In the dark days following the Champlain Towers South condominium collapse in Surfside, Fla., the sister of Ana Ortiz, who died in the tragedy, noticed strange financial activity in Ms. Ortiz’s accounts.
A notification that Ms. Ortiz’s mailing address had been changed. Requests for replacement credit cards to be mailed to a new address. Unauthorized wire transfers. Purchases charged to her cards.
The sister, Nicole Ortiz, notified the police. It was July 9, barely two weeks after the June 24 collapse — and the day of Ana Ortiz’s funeral.
The results of the investigation, which grew to involve several local and federal law enforcement agencies, were revealed on Wednesday, when prosecutors in Miami-Dade County announced that they had charged three people for stealing the identities of at least seven Champlain Towers residents. Five of them, including Ms. Ortiz, had been killed in the June 24 collapse. Two had survived.
“They’re professionals,” Katherine Fernández Rundle, the Miami-Dade state attorney, said in a news conference about the accused thieves. “It was really horrible what they did, to prey further on the family members of the deceased.”
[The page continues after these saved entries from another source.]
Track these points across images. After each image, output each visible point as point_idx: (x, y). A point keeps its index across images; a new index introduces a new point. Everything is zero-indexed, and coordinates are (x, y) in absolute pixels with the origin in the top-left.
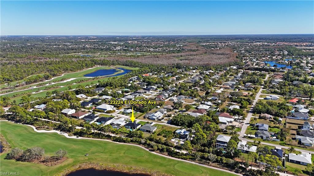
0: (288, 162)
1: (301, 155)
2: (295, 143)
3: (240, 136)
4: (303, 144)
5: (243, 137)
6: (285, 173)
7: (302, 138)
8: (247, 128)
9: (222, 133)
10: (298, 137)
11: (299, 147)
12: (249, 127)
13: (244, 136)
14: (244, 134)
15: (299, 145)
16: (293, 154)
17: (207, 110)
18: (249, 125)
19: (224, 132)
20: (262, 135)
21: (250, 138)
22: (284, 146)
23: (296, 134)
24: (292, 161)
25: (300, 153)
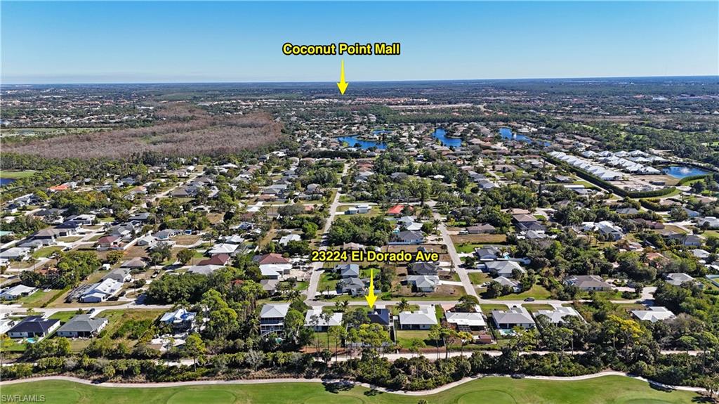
0: (400, 330)
1: (420, 312)
2: (407, 290)
3: (308, 299)
4: (420, 290)
5: (314, 300)
6: (396, 352)
7: (418, 280)
8: (320, 279)
9: (270, 299)
10: (411, 278)
11: (414, 296)
12: (324, 276)
13: (316, 297)
14: (314, 293)
15: (414, 294)
16: (407, 313)
17: (232, 255)
18: (324, 271)
19: (274, 295)
20: (348, 287)
21: (328, 297)
22: (390, 300)
23: (407, 273)
24: (406, 327)
25: (417, 308)
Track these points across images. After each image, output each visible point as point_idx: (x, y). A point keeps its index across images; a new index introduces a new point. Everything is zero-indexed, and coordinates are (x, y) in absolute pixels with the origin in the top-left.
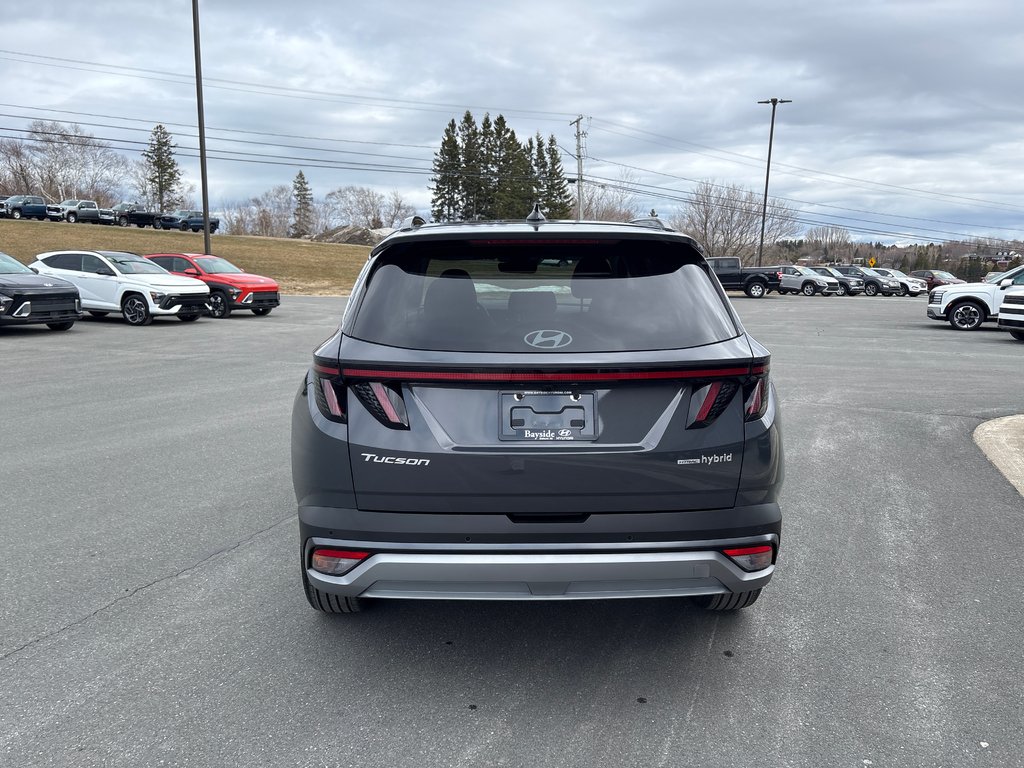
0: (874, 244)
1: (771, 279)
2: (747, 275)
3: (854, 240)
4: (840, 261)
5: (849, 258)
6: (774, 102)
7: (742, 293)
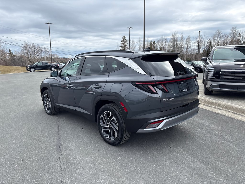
0: (64, 58)
1: (56, 66)
2: (50, 66)
3: (59, 57)
4: (58, 62)
5: (60, 61)
6: (49, 23)
7: (49, 70)
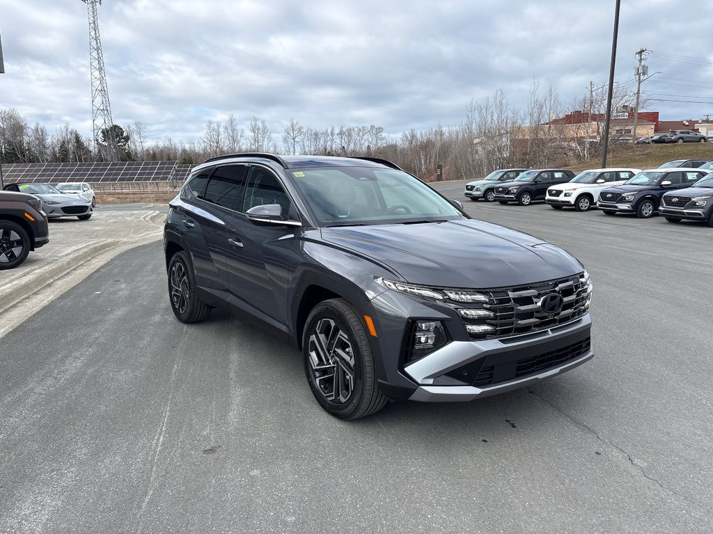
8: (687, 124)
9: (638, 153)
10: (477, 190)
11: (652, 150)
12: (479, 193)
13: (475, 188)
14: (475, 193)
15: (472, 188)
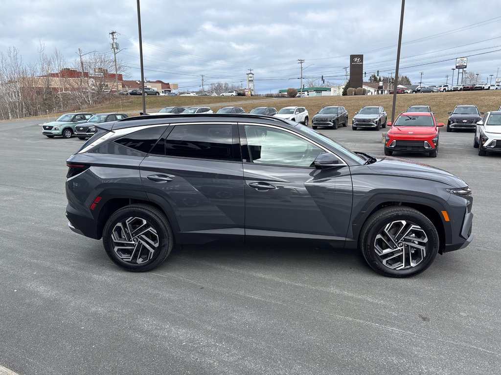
8: (139, 83)
9: (125, 101)
10: (55, 129)
11: (133, 100)
12: (58, 132)
13: (54, 128)
14: (53, 132)
15: (50, 128)
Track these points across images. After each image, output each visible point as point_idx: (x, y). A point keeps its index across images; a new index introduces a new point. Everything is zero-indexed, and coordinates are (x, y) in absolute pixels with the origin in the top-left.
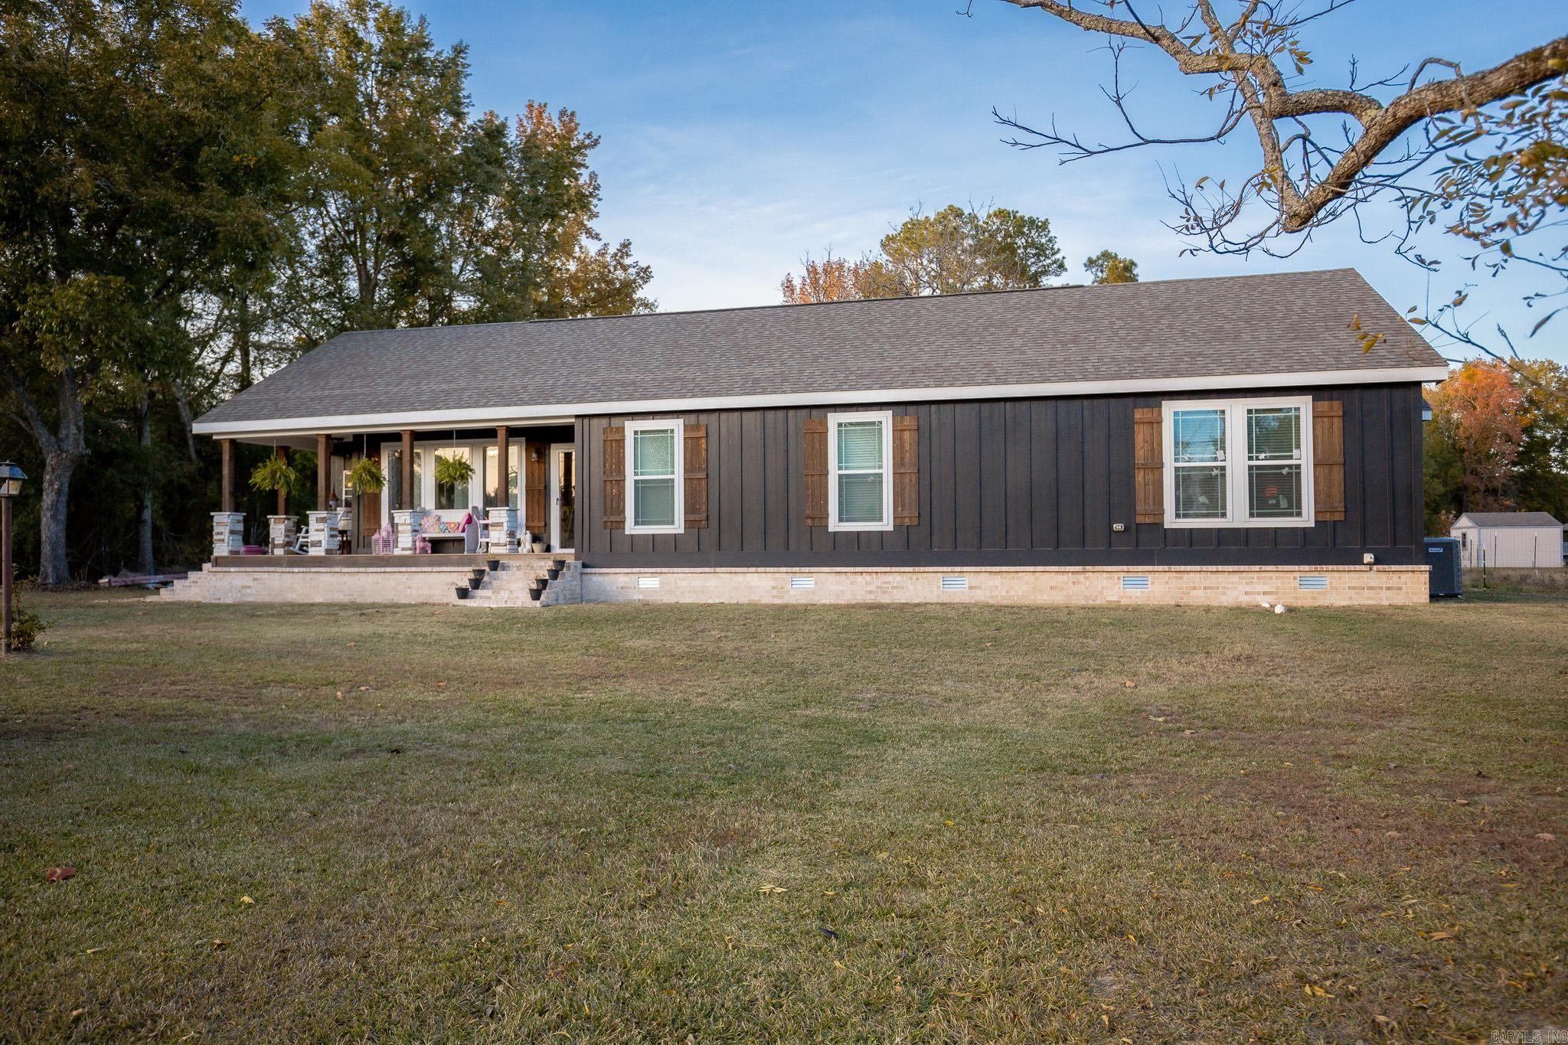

She called them “cyber grave robbers.”
The authorities charged Betsy Alexandra Cacho Medina, 30, and Rodney Choute, 38, both of North Miami, and Kimberly Michelle Johnson, 34, of Miami, with organizing a scheme to defraud and with multiple counts of identity fraud. Prosecutors identified Mr. Choute as Ms. Medina’s boyfriend and Ms. Johnson as her associate.
In all, the three stole at least $45,000 and attempted to steal an additional $67,000, Ms. Fernández Rundle said. Among the high-end purchases made in Ms. Ortiz’s name, according to an arrest affidavit for Ms. Medina, were a $1,658 Versace purse bought in Miami’s Design District and a $374 pair of Medusa sandals bought at a Nordstrom in Aventura Mall.
James E. Lee, the chief operating officer of the Identity Theft Resource Center, a nonprofit organization, said identity thieves have learned to pounce after tragedies where people become displaced, such as the condo collapse, or in the wake of hurricanes, wildfires and floods.
“They have a game plan that they roll out every time there’s an event like this,” he said. “They will try to impersonate someone who’s been incapacitated or where there has been a fatality.”
In the news conference, Ms. Fernández Rundle showed a video clip from a surveillance camera inside a Bloomingdale’s. The clip showed a woman, whom the authorities identified as Ms. Medina, clad in a face mask and a hat — and carrying the fraudulently purchased Versace purse — as she bought three pairs of shoes.
Ms. Fernández Rundle also played two audio recordings of Ms. Medina calling a Barclays customer service line and impersonating Ms. Ortiz. She requested replacement credit cards and a personal identification number. In one of the calls, she identified herself as a victim of the Surfside collapse.
Arrest affidavits show that the police tracked down Ms. Medina using surveillance footage that led officers to one of her vehicles, a 2019 Mercedes-Benz. They found that she, Ms. Johnson and Mr. Choute had routed their fraudulently obtained credit cards to an address in Hallandale Beach, to a vacant apartment with a damaged, unlocked mailbox that they used as a “drop box.”
Eventually, officers found the residences where the three accused really lived and learned they had presented some counterfeit identification documents to their landlords.
The identity theft victims included Frank Kleiman, Ms. Ortiz’s husband. Nicole Ortiz, Ms. Ortiz’s sister, did not respond to requests for comment on Wednesday. Two people unrelated to the Champlain Towers also had their identities stolen in the scheme, according to the police.
One of the Champlain Towers survivors targeted by the scheme had applied for assistance from the Federal Emergency Management Agency. The thieves had changed her address so her payments would be redirected to the Hallandale Beach apartment.